La Gazette des cinémas Utopia – Février / mars 1997

Je vous le dis tout cru, je ne sais pas par quel bout prendre les choses : j’ai tourné 77 fois 7 fois ma plume dans mon encrier, et j’ai une trouille terrible de ne pas savoir vous dire la beauté de ce film capital, cette extraordinaire douceur, cette fantastique tolérance, cette façon de se glisser sans rien déranger dans les pas incertains de ces autres, fragiles, douloureux et beaux qui nous inquiètent un peu et pourtant nous ressemblent. Comment vous donner envie d’y venir… Plus un film vous touche, plus il vous semble essentiel, et plus il est difficile de l’aborder.

Comment avec mes mots minables vous dire ces moments d’état de grâce où le temps semble ne plus nous être compté, les frémissements longs des arbres filmés avant l’orage, cette respiration unique des choses, cette capacité à capter en tout visage ce qui le rend touchant, aimable et beau… Et puis il y a cette confiance entre ceux qui sont filmés et ceux qui filment, qui transparaît dans les moindres des mots, et nous rend les personnages si bons à regarder, nous communique le désir de les entendre : « on est entre nous », dit l’un d’entre eux à la fin du film, parlant de cet endroit, et ajoute « et vous êtes entre nous, à present »… résumant ce sentiment de connivence qui nous est venu tout doucement. Le plan final est quasi le même que celui du début du film, mais notre regard a changé. C’est un drôle de cadeau, et Philibert un incroyable virtuose qui nous fait oublier qu’il y a pu avoir des contraintes techniques, une caméra… Croyez moi sur parole, nom d’une trottinette en bois! vous ne regretterez pas une seconde d’être venus goûter à La Moindre des choses.

[Images avec coordonnées de points clés]
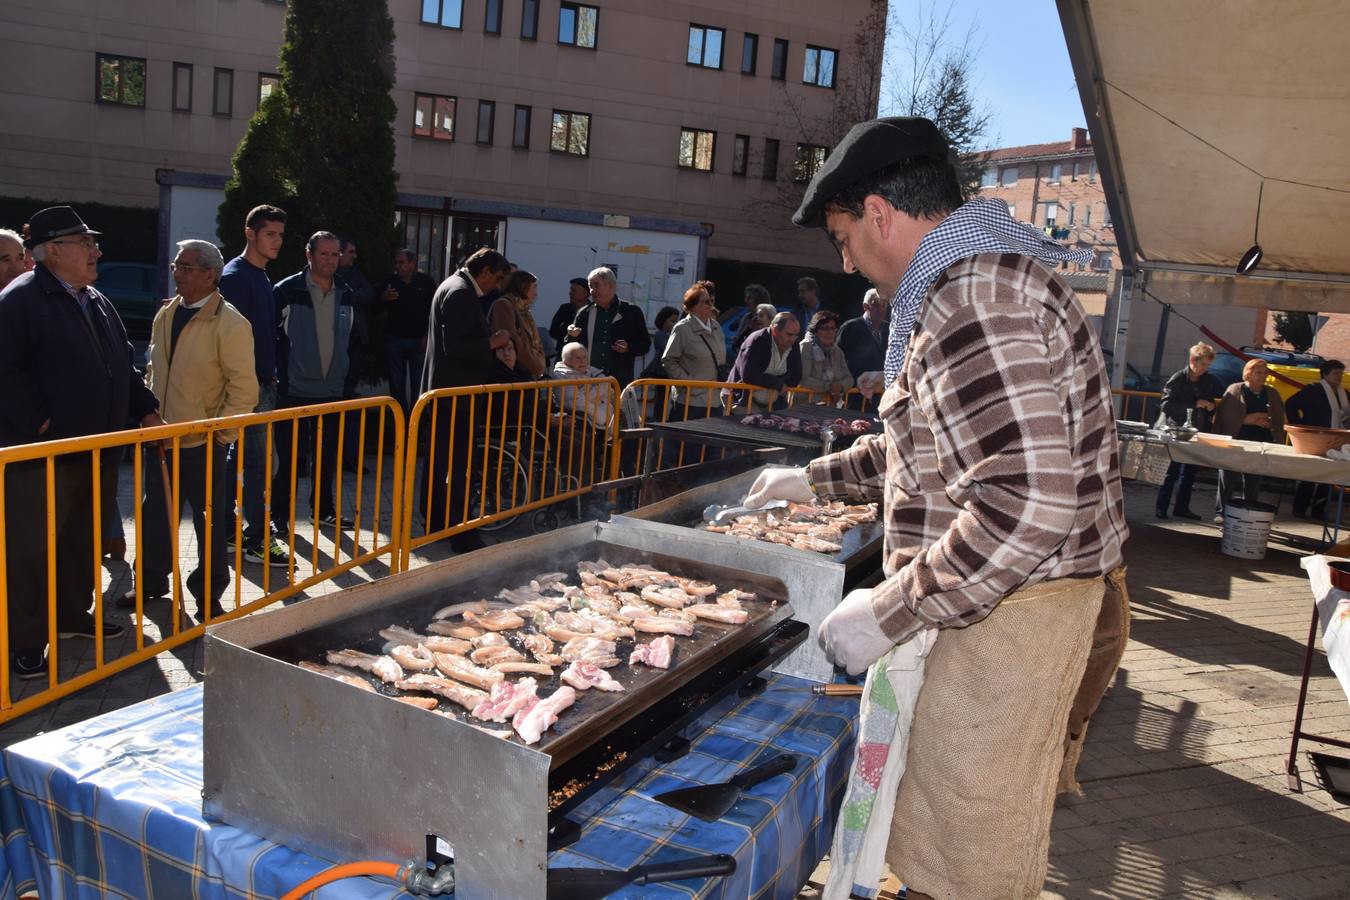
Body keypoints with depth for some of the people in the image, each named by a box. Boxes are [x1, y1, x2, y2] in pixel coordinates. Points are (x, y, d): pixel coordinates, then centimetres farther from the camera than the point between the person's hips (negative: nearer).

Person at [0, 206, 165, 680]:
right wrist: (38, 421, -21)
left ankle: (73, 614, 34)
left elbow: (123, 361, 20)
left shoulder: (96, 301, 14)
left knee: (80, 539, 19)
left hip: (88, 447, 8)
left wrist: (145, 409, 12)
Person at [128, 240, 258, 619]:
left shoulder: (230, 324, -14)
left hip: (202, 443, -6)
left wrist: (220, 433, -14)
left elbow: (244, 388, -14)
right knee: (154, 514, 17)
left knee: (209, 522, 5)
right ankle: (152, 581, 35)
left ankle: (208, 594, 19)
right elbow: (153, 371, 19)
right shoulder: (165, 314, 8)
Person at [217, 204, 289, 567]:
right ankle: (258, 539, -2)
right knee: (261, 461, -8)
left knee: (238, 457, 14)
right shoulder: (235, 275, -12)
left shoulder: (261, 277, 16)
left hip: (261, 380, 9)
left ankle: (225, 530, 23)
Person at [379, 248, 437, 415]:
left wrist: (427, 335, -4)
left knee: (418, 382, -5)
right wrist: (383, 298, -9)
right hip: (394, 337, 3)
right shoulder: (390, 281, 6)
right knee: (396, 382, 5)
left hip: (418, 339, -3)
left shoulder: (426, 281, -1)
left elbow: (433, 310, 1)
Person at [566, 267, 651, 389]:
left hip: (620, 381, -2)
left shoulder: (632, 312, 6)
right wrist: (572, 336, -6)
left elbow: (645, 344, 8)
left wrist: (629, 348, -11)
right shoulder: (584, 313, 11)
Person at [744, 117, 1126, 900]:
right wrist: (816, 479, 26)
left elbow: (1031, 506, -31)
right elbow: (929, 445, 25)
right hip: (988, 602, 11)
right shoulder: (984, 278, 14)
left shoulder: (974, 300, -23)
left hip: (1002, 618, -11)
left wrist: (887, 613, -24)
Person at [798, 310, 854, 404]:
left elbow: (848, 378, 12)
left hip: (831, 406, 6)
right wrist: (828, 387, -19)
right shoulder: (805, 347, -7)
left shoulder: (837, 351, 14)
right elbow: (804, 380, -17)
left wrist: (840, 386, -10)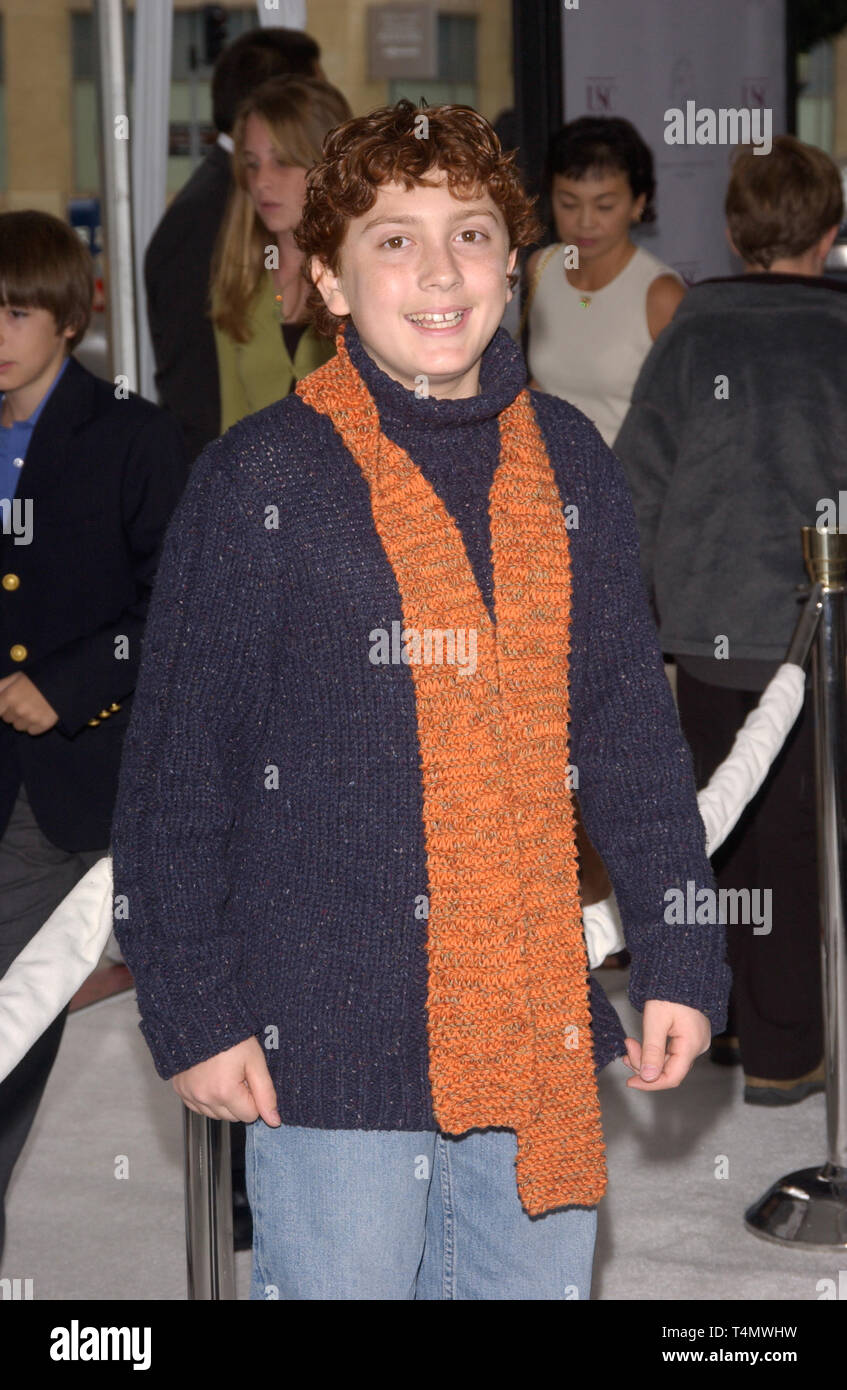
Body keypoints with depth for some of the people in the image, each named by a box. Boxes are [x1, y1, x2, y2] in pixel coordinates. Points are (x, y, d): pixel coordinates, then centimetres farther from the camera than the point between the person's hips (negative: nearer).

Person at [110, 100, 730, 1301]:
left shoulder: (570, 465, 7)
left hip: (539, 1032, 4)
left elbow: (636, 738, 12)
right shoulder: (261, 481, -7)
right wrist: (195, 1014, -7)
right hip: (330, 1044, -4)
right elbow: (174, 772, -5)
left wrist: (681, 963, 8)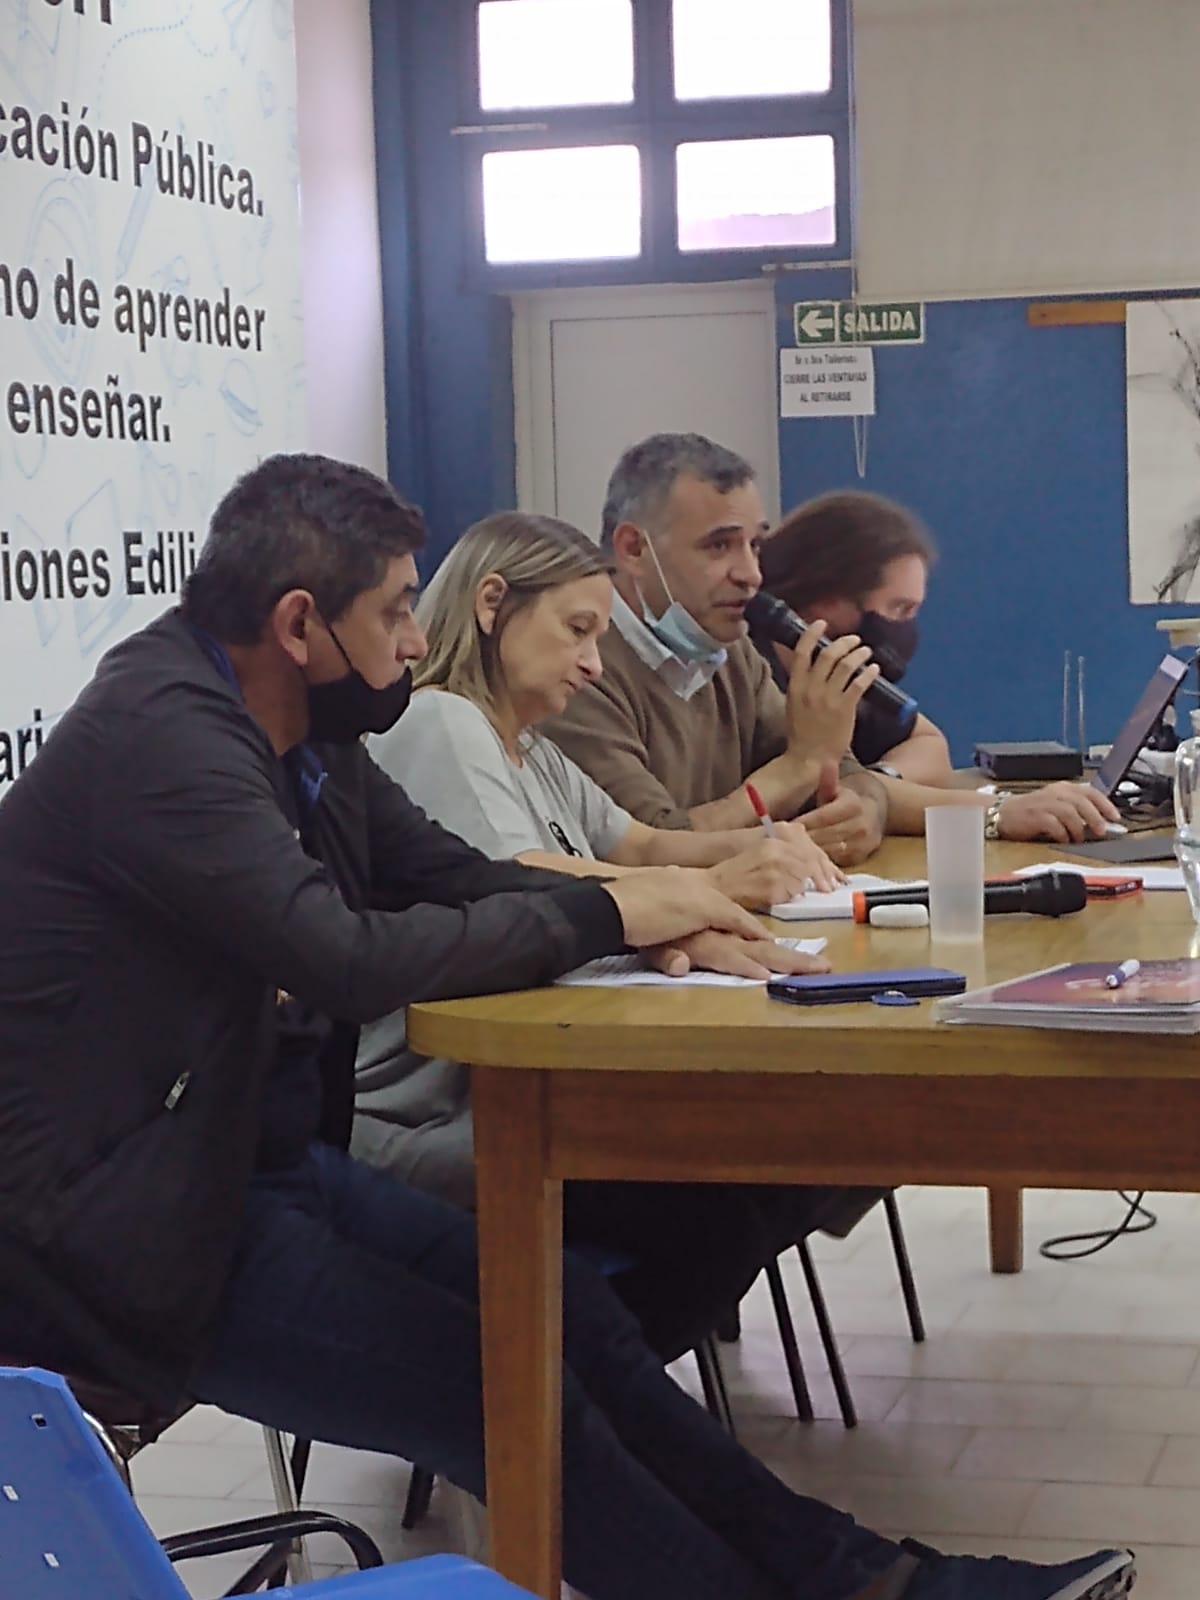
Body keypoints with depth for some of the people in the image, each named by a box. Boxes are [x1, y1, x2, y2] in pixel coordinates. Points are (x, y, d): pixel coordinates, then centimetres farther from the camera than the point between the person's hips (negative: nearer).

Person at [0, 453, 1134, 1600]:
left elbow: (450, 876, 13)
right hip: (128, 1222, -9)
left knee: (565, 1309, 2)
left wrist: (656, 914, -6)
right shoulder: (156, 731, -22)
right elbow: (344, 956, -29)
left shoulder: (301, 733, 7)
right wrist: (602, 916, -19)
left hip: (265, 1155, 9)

CONSIGNE A: Indiquez si chacune des affirmations suivantes concorde avec la critique du film La Moindre des choses, en répondant par oui ou par non et en citant mot pour mot le passage décisif. (i) Le plan final du film diffère nettement de celui du début. (ii) L'auteur affirme avoir tourné 77 fois 7 fois sa plume dans son encrier. (iii) Des arbres sont filmés avant l'orage.
CONSIGNE B: Rédigez la suite de la critique du film La Moindre des choses, en reprenant juste après sa dernière phrase.

RÉPONSE A:
(i) Non : « Le plan final est quasi le même que celui du début du film ».
(ii) Oui : « j’ai tourné 77 fois 7 fois ma plume dans mon encrier ».
(iii) Oui : « les frémissements longs des arbres filmés avant l’orage ».

RÉPONSE B:
C’est un drôle de château perdu au milieu des bois. Le film s’ouvre sur la déambulation d’hommes et de femmes de toute évidence profondément perturbés. Leur corps, leur visage, leur allure sont marqués par une longue histoire où la souffrance semble prendre une grande part. Nous sommes dans la Clinique Psychiatrique de La Borde. Mais attention, pas d’interprétation hâtive : ce film n’est pas un reportage sur les milieux psychiatriques, pas un reportage sur La Borde …. Les doigts jaunis par la nicotine des mégots épuisés jusqu’à se brûler la peau, la langue pâteuse, les impatiences musculaires… on a parfois le sentiment que chacun à perdu le goût du regard de l’autre, enfermé dans une indifférence douloureuse, comme si plus rien d’heureux ne pouvait leur redonner plaisir et envie de communiquer. Et pourtant, il émane comme une paix, une forme d’harmonie. Ce lieu est un refuge et les gens qui sont là souhaitent avant tout qu’on leur foute la paix. Personne ne les oblige à une quelconque rentabilité, pas de pression, seulement cette sensation d’une vigilance, d’une écoute respectueuse.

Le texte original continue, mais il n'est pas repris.